Judson H. Miner, city attorney under Washington, said that beyond the Washington administration there wasn’t an automatic expectation that Burke would receive taxpayer-funded security in perpetuity.

“It’s on the books, yes, but somebody’s got to take some steps to deal with this,” Miner told the Sun-Times. “Does Burke think he needs them? He has to answer that. It can’t be ‘because Judge Wosik said I need them.’ That’s just goofy,” he said of the late judge who presided over the case. “If he does, then you need to decide what the need is.”

“The question is, is there serious evidence it’s necessary?

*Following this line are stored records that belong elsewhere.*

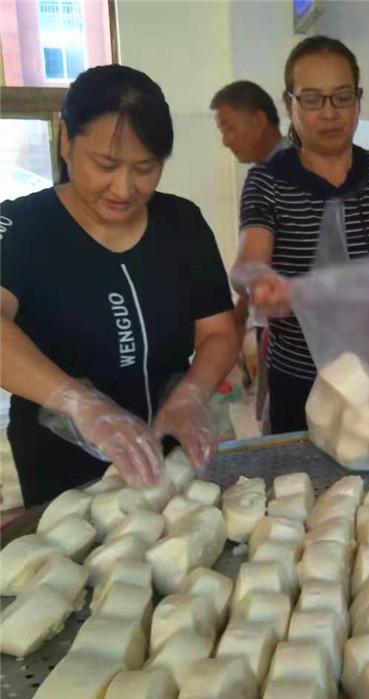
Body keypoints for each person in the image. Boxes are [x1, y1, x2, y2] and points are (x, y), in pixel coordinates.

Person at [0, 65, 239, 506]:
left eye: (145, 168)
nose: (124, 189)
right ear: (66, 139)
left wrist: (191, 394)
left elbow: (219, 332)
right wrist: (80, 404)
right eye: (106, 165)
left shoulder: (182, 224)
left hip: (172, 461)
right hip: (62, 476)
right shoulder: (20, 228)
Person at [235, 36, 369, 434]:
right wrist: (258, 281)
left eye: (342, 97)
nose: (330, 113)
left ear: (358, 101)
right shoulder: (268, 181)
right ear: (290, 104)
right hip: (301, 379)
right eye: (313, 99)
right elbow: (250, 258)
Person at [211, 80, 290, 165]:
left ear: (259, 121)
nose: (225, 142)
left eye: (229, 129)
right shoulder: (266, 168)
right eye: (222, 132)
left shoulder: (294, 166)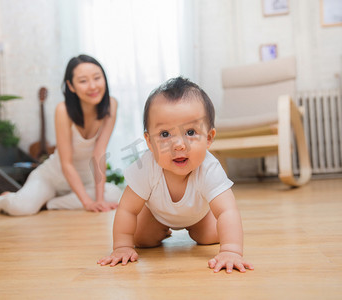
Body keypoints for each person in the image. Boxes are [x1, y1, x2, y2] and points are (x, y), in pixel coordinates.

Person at [98, 77, 254, 273]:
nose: (179, 145)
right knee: (142, 239)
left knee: (210, 236)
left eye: (190, 132)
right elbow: (127, 209)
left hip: (199, 216)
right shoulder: (146, 166)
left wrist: (231, 251)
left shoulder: (209, 168)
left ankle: (195, 228)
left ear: (209, 138)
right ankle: (161, 229)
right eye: (164, 134)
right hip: (156, 215)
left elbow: (227, 211)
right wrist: (121, 246)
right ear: (149, 141)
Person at [0, 54, 122, 216]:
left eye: (97, 78)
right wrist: (87, 202)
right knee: (21, 209)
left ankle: (48, 204)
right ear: (71, 86)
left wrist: (99, 200)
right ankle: (3, 200)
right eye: (83, 81)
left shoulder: (111, 105)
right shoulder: (63, 110)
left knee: (115, 194)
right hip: (52, 178)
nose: (93, 86)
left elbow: (99, 153)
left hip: (85, 180)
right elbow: (67, 163)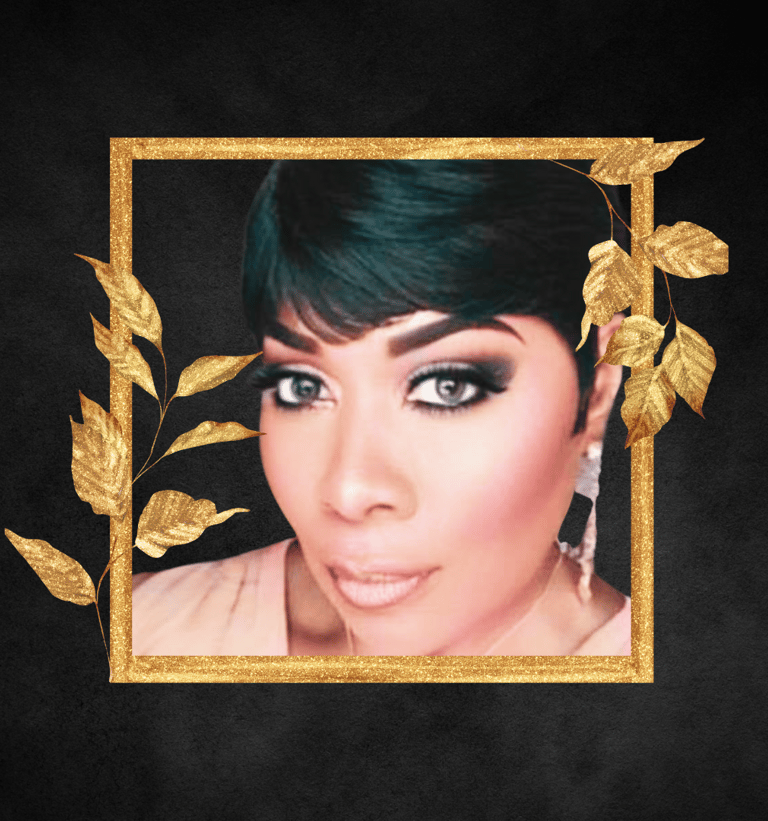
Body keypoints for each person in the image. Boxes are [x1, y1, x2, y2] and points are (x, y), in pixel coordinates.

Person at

And in a city as big as Chicago I would think that additional police officers engaged in police activity is more valuable to the city than guarding Ed Burke, but that’s a decision for the city to make.”

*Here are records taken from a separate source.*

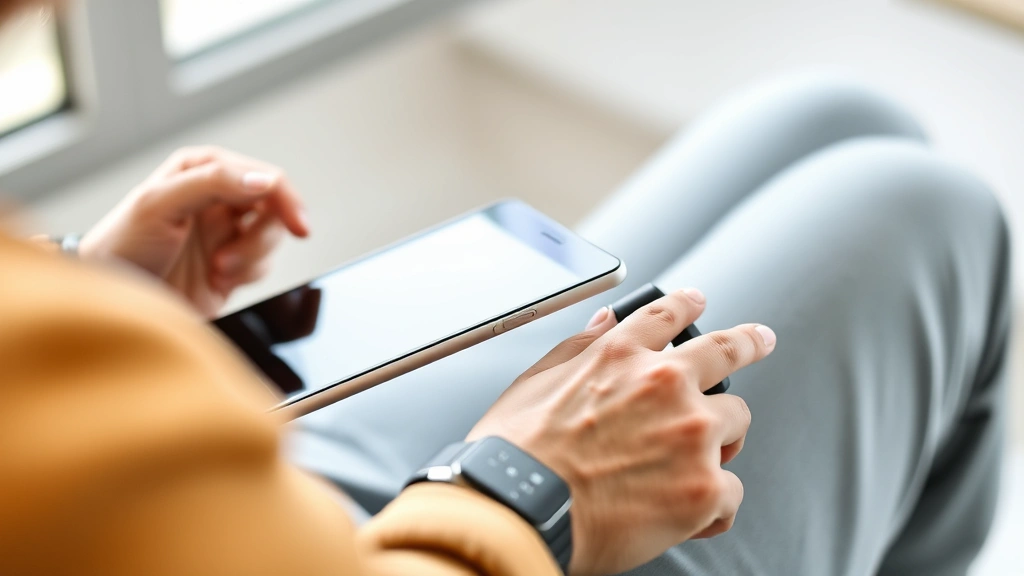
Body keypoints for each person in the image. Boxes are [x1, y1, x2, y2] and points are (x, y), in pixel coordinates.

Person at [0, 1, 1009, 575]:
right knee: (919, 205)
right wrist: (523, 494)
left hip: (272, 508)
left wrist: (75, 296)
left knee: (830, 115)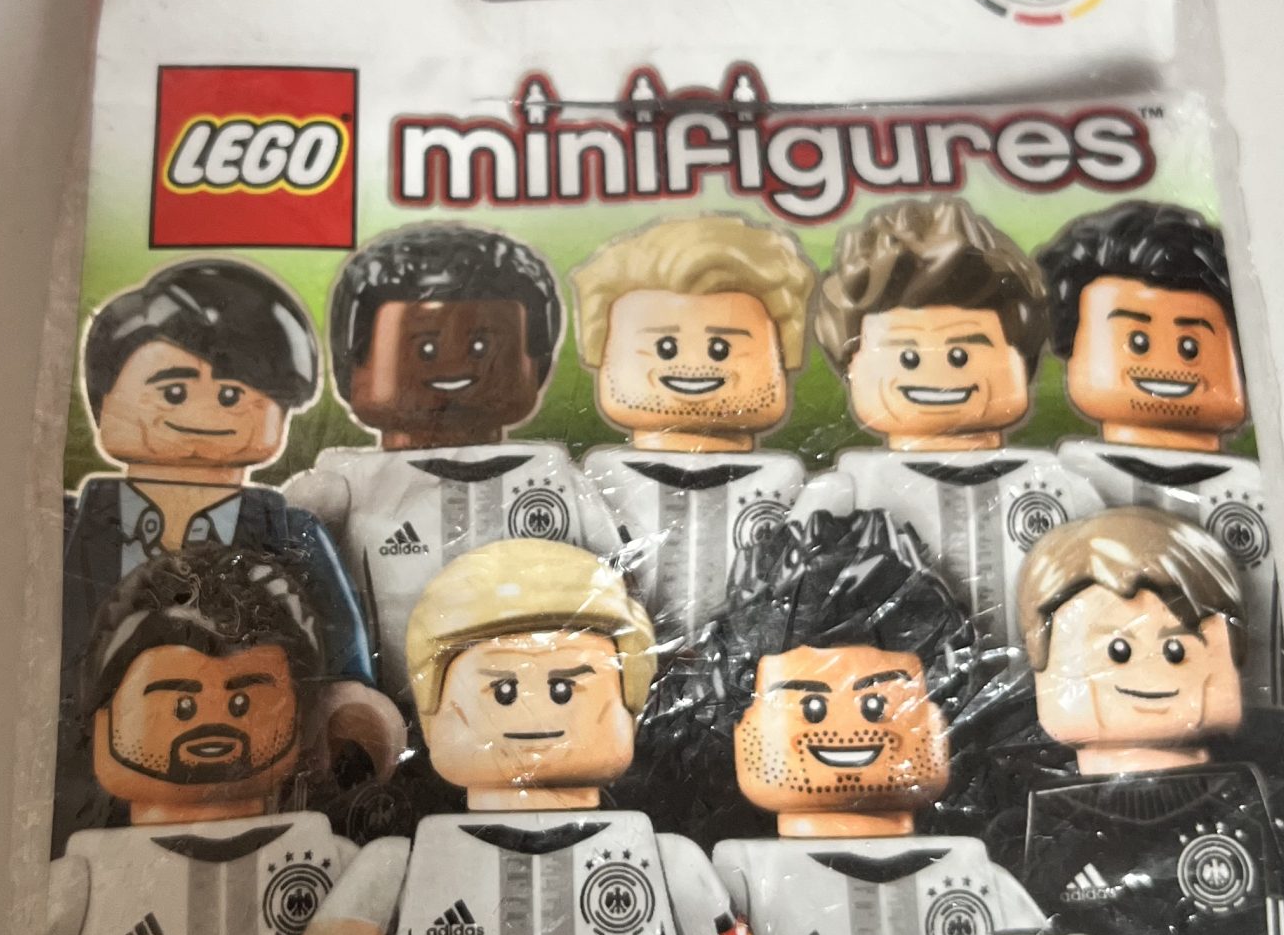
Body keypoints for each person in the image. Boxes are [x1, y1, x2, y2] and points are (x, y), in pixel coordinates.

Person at [291, 543, 777, 935]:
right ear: (433, 712)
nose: (533, 711)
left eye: (564, 688)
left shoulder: (666, 860)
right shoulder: (402, 863)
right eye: (502, 690)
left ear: (630, 704)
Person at [641, 511, 1047, 935]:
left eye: (877, 703)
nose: (847, 728)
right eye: (809, 705)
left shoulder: (978, 877)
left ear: (942, 716)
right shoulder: (741, 878)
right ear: (740, 726)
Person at [988, 506, 1284, 935]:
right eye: (1117, 649)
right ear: (1041, 667)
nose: (1150, 669)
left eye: (1177, 648)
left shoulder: (1265, 806)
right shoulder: (1022, 826)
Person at [34, 548, 361, 935]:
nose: (213, 724)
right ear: (99, 720)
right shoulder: (85, 878)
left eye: (243, 700)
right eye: (178, 703)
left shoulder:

The Burke bodyguard controversy comes up periodically as critics question whether it makes sense to tie up four full-time police officers — at a cost of nearly $500,000-a-year including salary and benefits — to watch one alderman while the other 49 fend for themselves.

Mayor Richard M. Daley maintained the detail as part of an unspoken political deal reached in 1989 that called for Burke to drop out of the mayor’s race and endorse Daley in exchange for being restored to the role of Finance Committee Chairman he held during Council Wars.

With the title came the bodyguards and city sedan. Every Finance Committee Chairman since the 1940’s has enjoyed those perks.

Emanuel had no such deal. In fact, he blamed Burke for laying the groundwork for the residency challenge that nearly knocked the former White House chief-of-staff off the ballot earlier this year.

During a campaign debate, Emanuel rocked the boat with a pre-election threat to re-organize the City Council — and strip Burke of his police bodyguards and, possibly his chairmanship.

“There will be shared sacrifice, including for Ed Burke and all the City Council. If Ed Burke has six police officers, that just can’t continue,” Emanuel said then.

But, after a peacemaking session brokered and hosted by Ald. Pat O’Connor (40th), Emanuel’s City Council floor leader, Emanuel ultimately decided to retain Burke as Finance Committee Chairman and, at least initially, retained the bodyguard detail.

Newly-appointed Chicago Police Supt. Garry McCarthy told reporters his hands were tied when it comes to Burke because of the court order.

That allowed Burke to strike a defiant tone.

He argued that “a court order is a court order” and signaled that he was not about to voluntarily relinquish the detail, regardless of the two-year hiring slowdown that has left the Chicago Police Department 2,300 officers-a-day short of authorized strength.

But, that was before the court file showed that the court order is subject to periodic review by the mayor. In other words, Emanuel is free to change it.

When Burke learned that, he told WLS-TV that it may be time to take another look.

Although Burke is popular among his colleagues — and feared for the power he wields, the warchest he controls and the dossier he keeps — his bodyguard contingent has long been a source of contention among aldermen.

Aldermen privately joke about the bodyguards running errands for Burke and serving as his family chauffeur and valet. They also wonder aloud why the bodyguards accompany the alderman when he goes to his Wisconsin summer home.

“If threats are the issue, I’ve got a file of threats an inch thick. Every alderman does because of the decisions we have to make. None of us have bodyguards,” said one alderman, who asked to remain anonymous.

Even if it ends soon, Burke’s bodyguard contingent has already gone on longer than the protection that former U.S. presidents enjoy.

In 1997, Congress approved legislation that limits Secret Service protection for former presidents for ten years after leaving office.

The law does not apply to former presidents who were in office before Jan. 1, 1997. They retain lifetime protection.

Former Presidents Jimmy Carter, George H. W. Bush and Bill Clinton are the only living presidents who fall under that grandfather clause.